Top of DATASET EXCERPTS

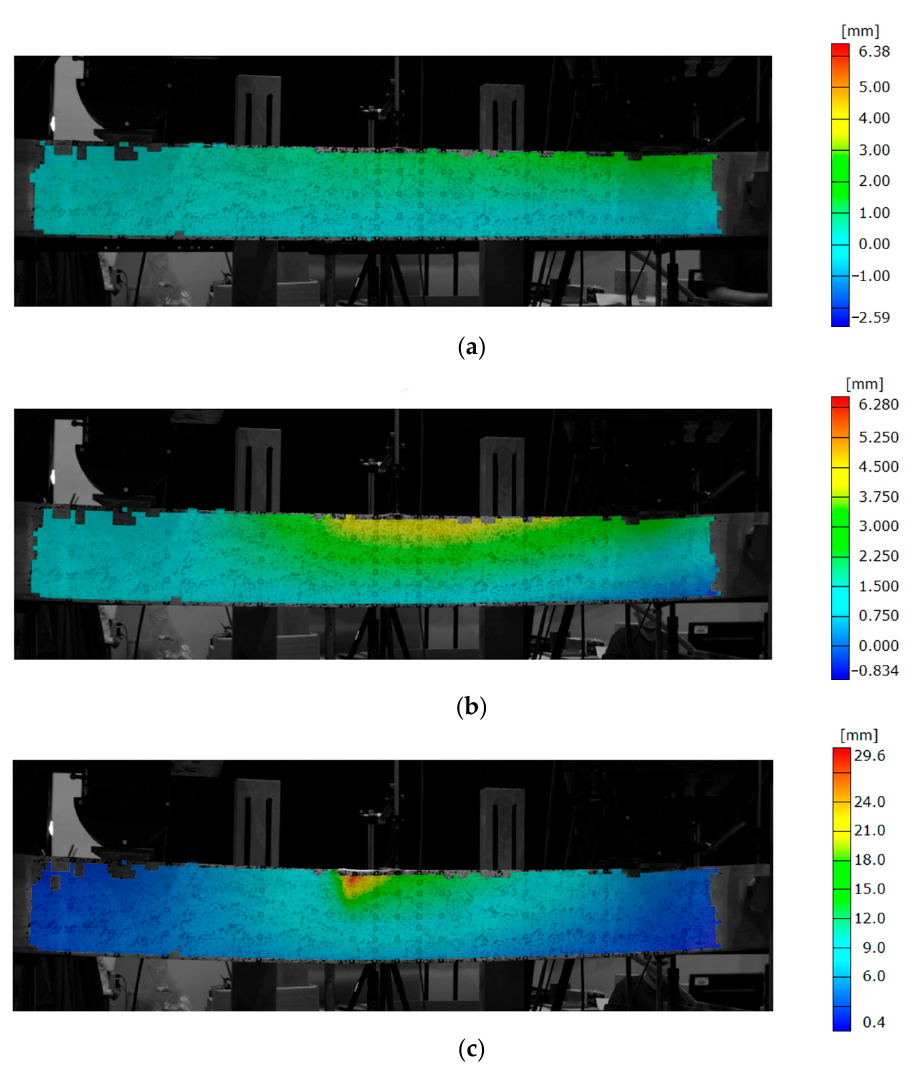
Figure 11. Evolution of lateral displacement of beam, at: ( a ) load equal to 0.5 Fmax; ( b ) failure load Fmax; ( c ) failure propagation.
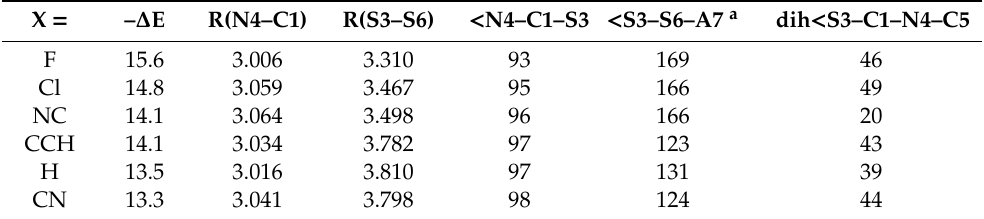
1 ; ( b ) H, C 1 ; ( c ) NC, C 1 ; and ( d ) H, C s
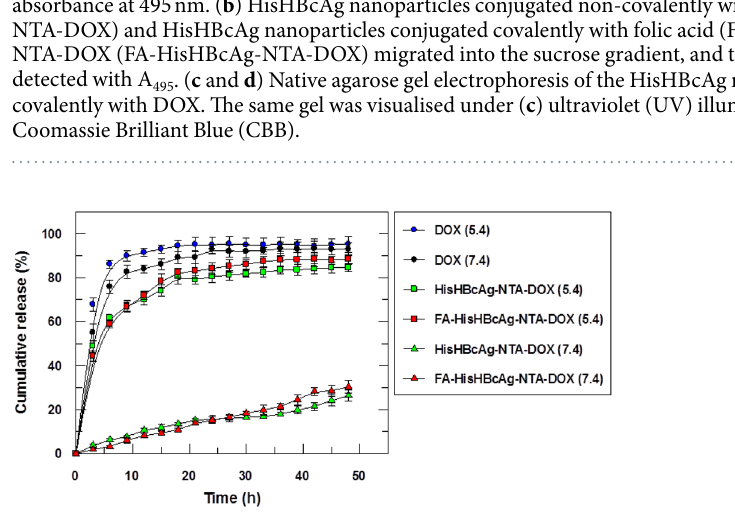
Figure 6. Doxorubicin release profile of the His-tagged VLNPs at different pH. The release profiles of free doxorubicin (DOX), HisHBcAg nanoparticles conjugated non-covalently with NTA-DOX (HisHBcAg-NTA- DOX) and HisHBcAg nanoparticles conjugated covalently with folic acid (FA) and non-covalently with NTA- DOX (FA-HisHBcAg-NTA-DOX) at pH 5.4 and 7.4. More than 80% of the free DOX was released after 5 h at pH 5.4 and pH 7.4, whereas approximately 80% of the conjugated DOX on HisHBcAg nanoparticles was released after 16 h at pH 5.4. Data are expressed as mean ± standard deviation (n =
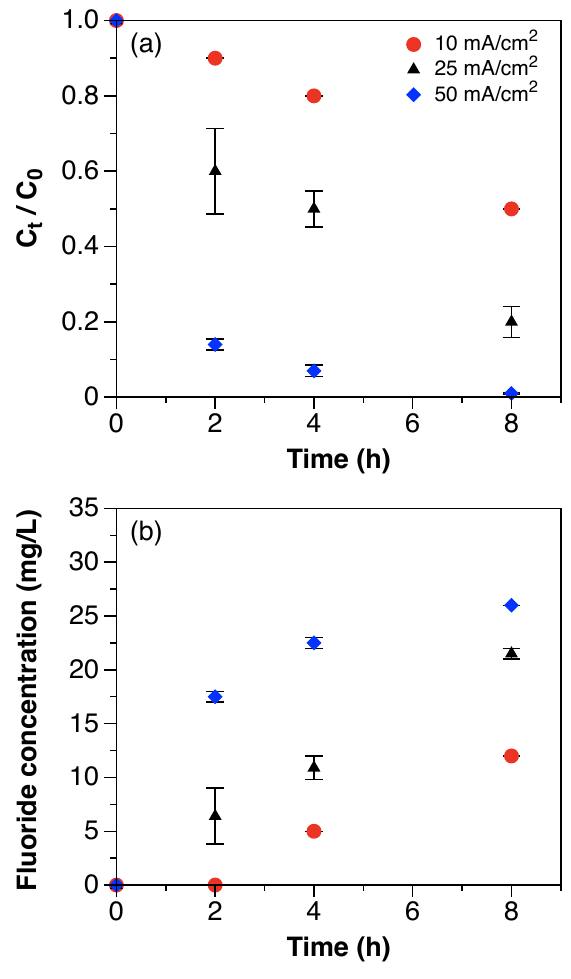
Figure 1. ( a ) Decrease in total PFAAs concentration and ( b ) fluoride generation over time for the electrochemical oxidation of a synthetic spent regenerant solution with 10, 25, and 50 mA/cm 2 . Error bars represent the standard deviation of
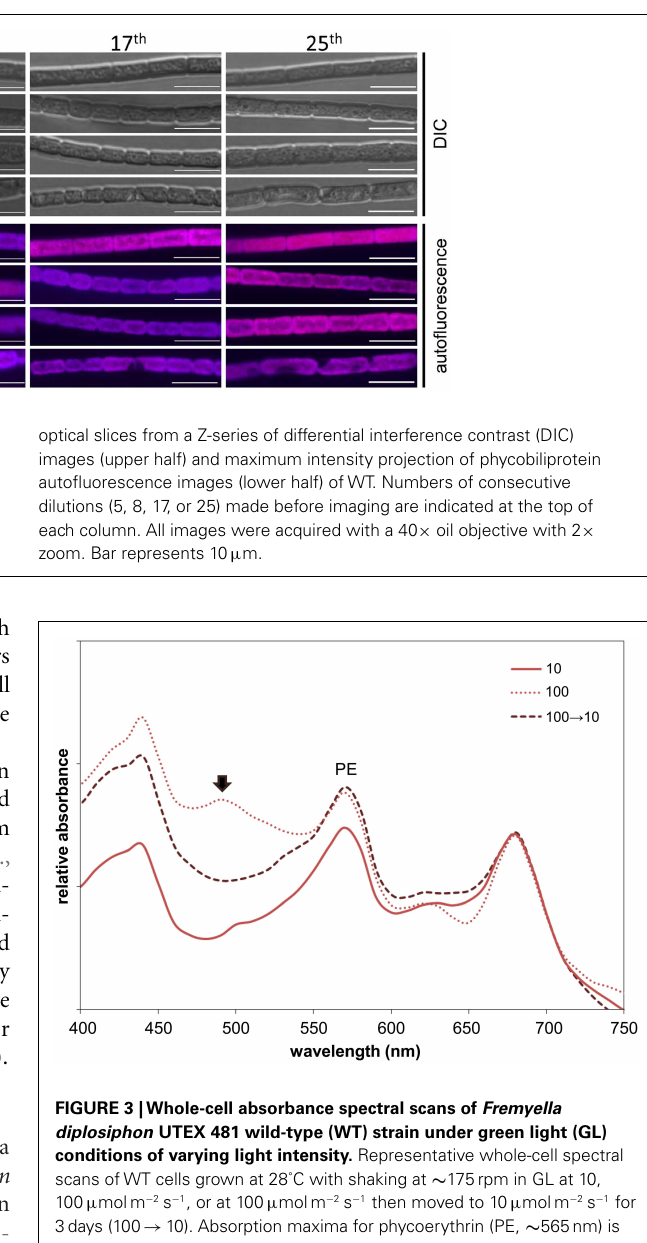
FIGURE 3 |Whole-cell absorbance spectral scans of Fremyella diplosiphon UTEX 481 wild-type (WT) strain under green light (GL) conditions of varying light intensity. Representative whole-cell spectral scans ofWT cells grown at 28˚C with shaking at ∼ 175rpm in GL at 10, 100 μ molm − 2 s − 1 , or at 100 μ molm − 2 s − 1 then moved to 10 μ molm − 2 s − 1 for 3days (100 → 10). Absorption maxima for phycoerythrin (PE, ∼ 565nm) is indicated.The left and right-most peaks ( ∼ 430 and 680nm, respectively) are chlorophyll absorption peaks.The black arrow indicates the peak at ∼ 480–490nm that appears in cells under high GL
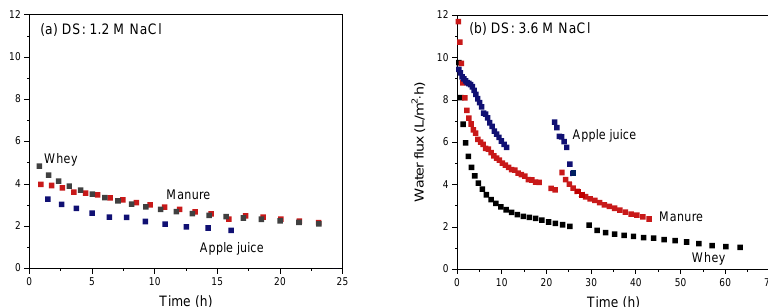
Figure 11. Water flux as a function of the FO operation time using apple juice, manure or whey as FS and using a ( a ) 1.2 M or ( b ) 3.6 M NaCl solution as DS. The intermissions in the curves with 3.6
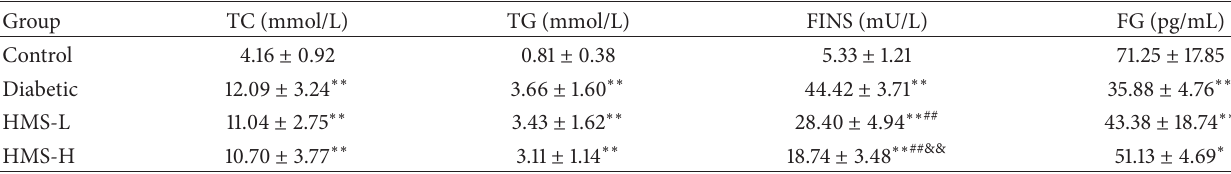
Figure 1: Changes in the fasting blood glucose levels (a) and glucose levels 2h after HMS5552 administration (b) in the rats of the dif- ferent groups. HMS-L group, low-dose (10mg/kg) HMS5552-treated diabetic group; HMS-H group, high-dose (30mg/kg) HMS5552-treated diabetic group. The data are expressed as the mean ± SD ( 𝑛 = 6 ). Table 1: Effects of HMS5552 on biochemical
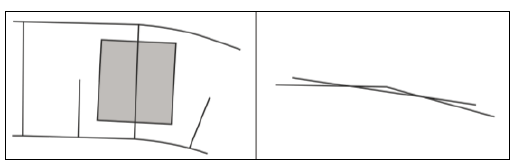
Figure 11. Terrain kink in the transition area of polder 2 to polder 3 (planar view from east)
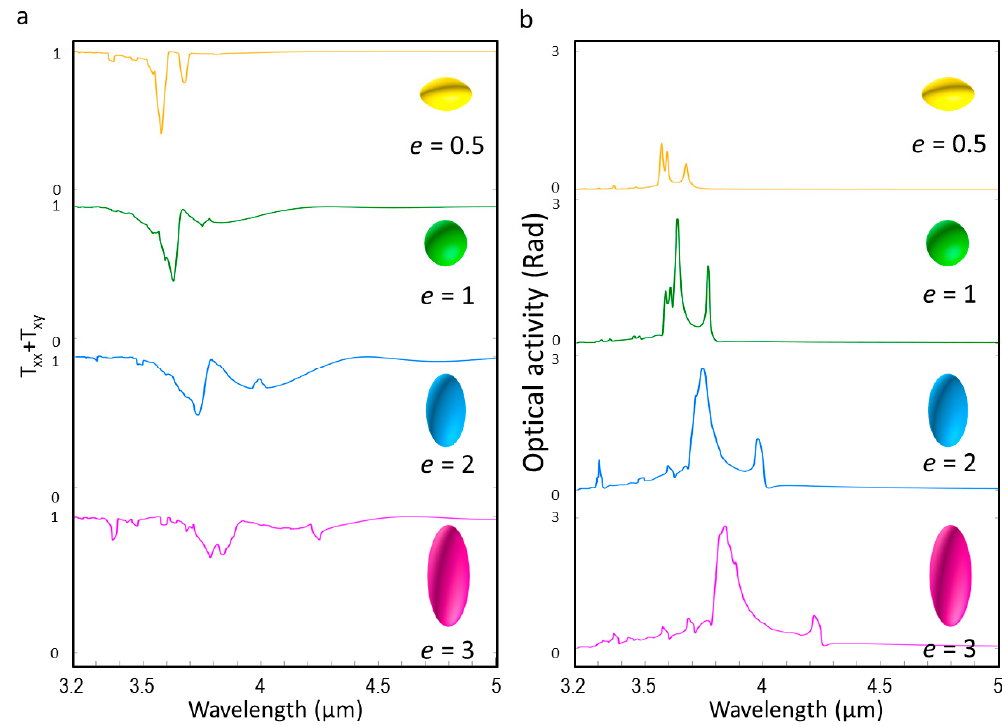
Figure 4. Simulation of transmission and optical activity (OA). ( a ) 8-srs transmission as a function of aspect ratio, e. ( b ) 8-srs OA as a function of aspect ratio, e.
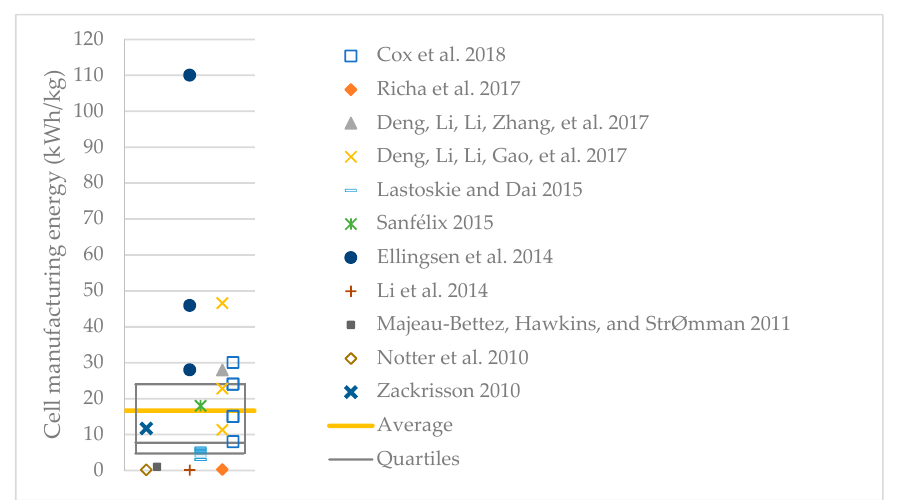
Figure 1. Cell manufacturing energy in the literature. The grey box shows the quartiles.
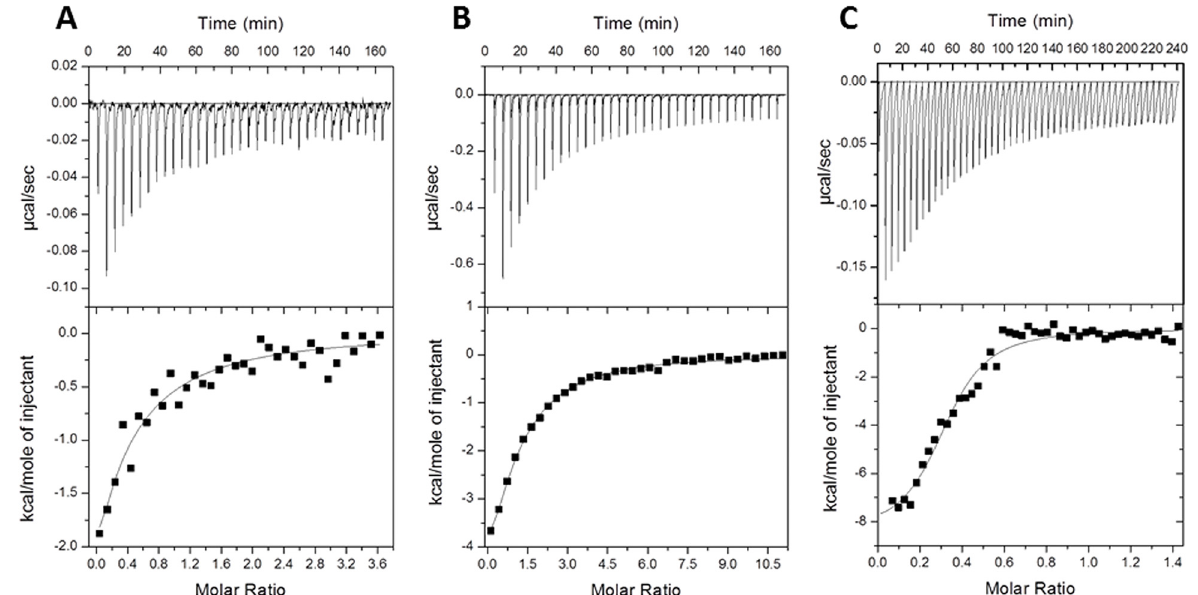
Fig 6. ITC isotherms for the binding of TtgR E78A mutant to: A) chloramphenicol, B) naringenin and C) phloretin. Experiments were performed as described in “ Materials and Methods section ” at 30°C with injections of the effector diluted in dialysis buffer into the protein. Upper panels: Heats changes for injections. Lower panels: Experimental heats measured for each effector injection. The curves correspond to the best fit using “ one type of sites ” model.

Bottom of DATASET EXCERPTS

EXERCISE BRIEF - Quote every record above exactly, leaving out the pictures.

ANSWER BOX -
Figure 11. Evolution of lateral displacement of beam, at: ( a ) load equal to 0.5 Fmax; ( b ) failure load Fmax; ( c ) failure propagation.
1 ; ( b ) H, C 1 ; ( c ) NC, C 1 ; and ( d ) H, C s
Figure 6. Doxorubicin release profile of the His-tagged VLNPs at different pH. The release profiles of free doxorubicin (DOX), HisHBcAg nanoparticles conjugated non-covalently with NTA-DOX (HisHBcAg-NTA- DOX) and HisHBcAg nanoparticles conjugated covalently with folic acid (FA) and non-covalently with NTA- DOX (FA-HisHBcAg-NTA-DOX) at pH 5.4 and 7.4. More than 80% of the free DOX was released after 5 h at pH 5.4 and pH 7.4, whereas approximately 80% of the conjugated DOX on HisHBcAg nanoparticles was released after 16 h at pH 5.4. Data are expressed as mean ± standard deviation (n =
Figure 1. ( a ) Decrease in total PFAAs concentration and ( b ) fluoride generation over time for the electrochemical oxidation of a synthetic spent regenerant solution with 10, 25, and 50 mA/cm 2 . Error bars represent the standard deviation of
FIGURE 3 |Whole-cell absorbance spectral scans of Fremyella diplosiphon UTEX 481 wild-type (WT) strain under green light (GL) conditions of varying light intensity. Representative whole-cell spectral scans ofWT cells grown at 28˚C with shaking at ∼ 175rpm in GL at 10, 100 μ molm − 2 s − 1 , or at 100 μ molm − 2 s − 1 then moved to 10 μ molm − 2 s − 1 for 3days (100 → 10). Absorption maxima for phycoerythrin (PE, ∼ 565nm) is indicated.The left and right-most peaks ( ∼ 430 and 680nm, respectively) are chlorophyll absorption peaks.The black arrow indicates the peak at ∼ 480–490nm that appears in cells under high GL
Figure 11. Water flux as a function of the FO operation time using apple juice, manure or whey as FS and using a ( a ) 1.2 M or ( b ) 3.6 M NaCl solution as DS. The intermissions in the curves with 3.6
Figure 1: Changes in the fasting blood glucose levels (a) and glucose levels 2h after HMS5552 administration (b) in the rats of the dif- ferent groups. HMS-L group, low-dose (10mg/kg) HMS5552-treated diabetic group; HMS-H group, high-dose (30mg/kg) HMS5552-treated diabetic group. The data are expressed as the mean ± SD ( 𝑛 = 6 ). Table 1: Effects of HMS5552 on biochemical
Figure 11. Terrain kink in the transition area of polder 2 to polder 3 (planar view from east)
Figure 4. Simulation of transmission and optical activity (OA). ( a ) 8-srs transmission as a function of aspect ratio, e. ( b ) 8-srs OA as a function of aspect ratio, e.
Figure 1. Cell manufacturing energy in the literature. The grey box shows the quartiles.
Fig 6. ITC isotherms for the binding of TtgR E78A mutant to: A) chloramphenicol, B) naringenin and C) phloretin. Experiments were performed as described in “ Materials and Methods section ” at 30°C with injections of the effector diluted in dialysis buffer into the protein. Upper panels: Heats changes for injections. Lower panels: Experimental heats measured for each effector injection. The curves correspond to the best fit using “ one type of sites ” model.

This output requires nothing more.